◆ EXTRACTED TEXT:
============================================================

The controversial historian was arrested at Heathrow Airport last month on a European arrest warrant accusing him of racism and anti-Semitism. German prosecutors were forced to appeal to the High Court after Britain refused to hand him over.
Dr Toben’s solicitor, Kevin Lowry-Mullins, confirmed today that the appeal had been withdrawn and that he had signed a consent order with the German Government to end the case.
Mr Lowry-Mullins told The Times: “Dr Toben was released from custody yesterday. He’s over the moon.”
Lawyers acting for the German Government had argued that Dr Toben, 64, the founder and director of the revisionist Adelaide Institute, should be extradited to face trial for posting claims on its website that there was no mass murder of Jews by the Nazis.
Daphne Wickham, a judge at Westminster Magistrates Court, ruled that the warrant used to arrest the Australian as he travelled from America to Dubai was “vague and imprecise”. Dr Toben was unable to raise the imposed £100,000 bail, and remained in custody awaiting the German appeal.
Holocaust denial is illegal under Section 130 of the German criminal code, and offenders can face up to five years in jail, but the case caused unease in Britgain, where there is no such law.

============================================================

◆ DATASET:

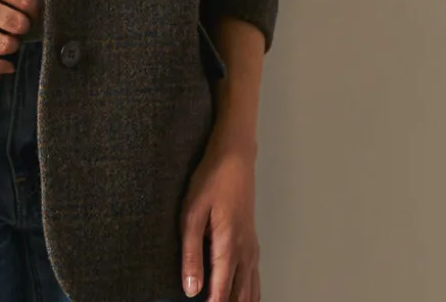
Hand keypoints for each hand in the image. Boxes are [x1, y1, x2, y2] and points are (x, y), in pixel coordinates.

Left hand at [179, 130, 260, 301]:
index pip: (221, 293)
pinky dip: (249, 293)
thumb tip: (191, 289)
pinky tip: (240, 295)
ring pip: (251, 290)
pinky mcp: (252, 241)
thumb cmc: (211, 180)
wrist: (235, 157)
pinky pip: (255, 278)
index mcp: (229, 247)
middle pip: (240, 297)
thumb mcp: (191, 213)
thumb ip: (190, 253)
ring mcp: (252, 247)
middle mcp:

============================================================

◆ USING THE INFORMATION:
a. Do these statements agree with the news report on Dr Toben's extradition case? For each, answer yes or no and quote the deciding words.
(i) Dr Toben is 64 years old.
(ii) Dr Toben raised the £100,000 bail.
(iii) Dr Toben was arrested at Heathrow Airport.
b. Can you update the passage of the news report on Dr Toben's extradition case, starting at "Daphne Wickham, a" and ending at "the German appeal.", so that "custody" becomes "detention"?
c. Carry the news report on Dr Toben's extradition case forward from its final sentence.

◆ ANSWER SECTION:
a.
(i) Yes: "Dr Toben, 64"
(ii) No: "Dr Toben was unable to raise the imposed £100,000 bail"
(iii) Yes: "was arrested at Heathrow Airport last month"

b.
Daphne Wickham, a judge at Westminster Magistrates Court, ruled that the warrant used to arrest the Australian as he travelled from America to Dubai was “vague and imprecise”. Dr Toben was unable to raise the imposed £100,000 bail, and remained in detention awaiting the German appeal.

c.
Mr Lowry-Mullins said today: “The offence is not made out in the UK. If Dr Toben had been extradited back to Germany for Holocaust denial, which does not exist as an offence in this country, then we would have found ourselves in a situation where hypothetically, the Iranian Government could have asked for all the gay Iranian asylum-seekers to be extradited back to Iran.”
Mr Lowry-Mullins said that Germany's chief state prosecutor handling the case had been so confident of success at one point that he had bragged that Dr Toben would be in Germany for Christmas.
The solicitor said today he believed that the German Government had been shaken by comments he had made outside court after the discharge hearing. “I said, ‘We will go all the way to the House of Lords with this and let the House of Lords decide’.
“But when the draft extradition act passed through the House of Lords in 2002, one of the questions was what would happen if someone was arrested on a European arrest warrant to be extradited to a country where Holocaust denial is an offence.
“The response was, ‘No, that will never happen.’”
Mr Lowry-Mullins confirmed that Dr Toben was still in the UK waiting for the return of his passport.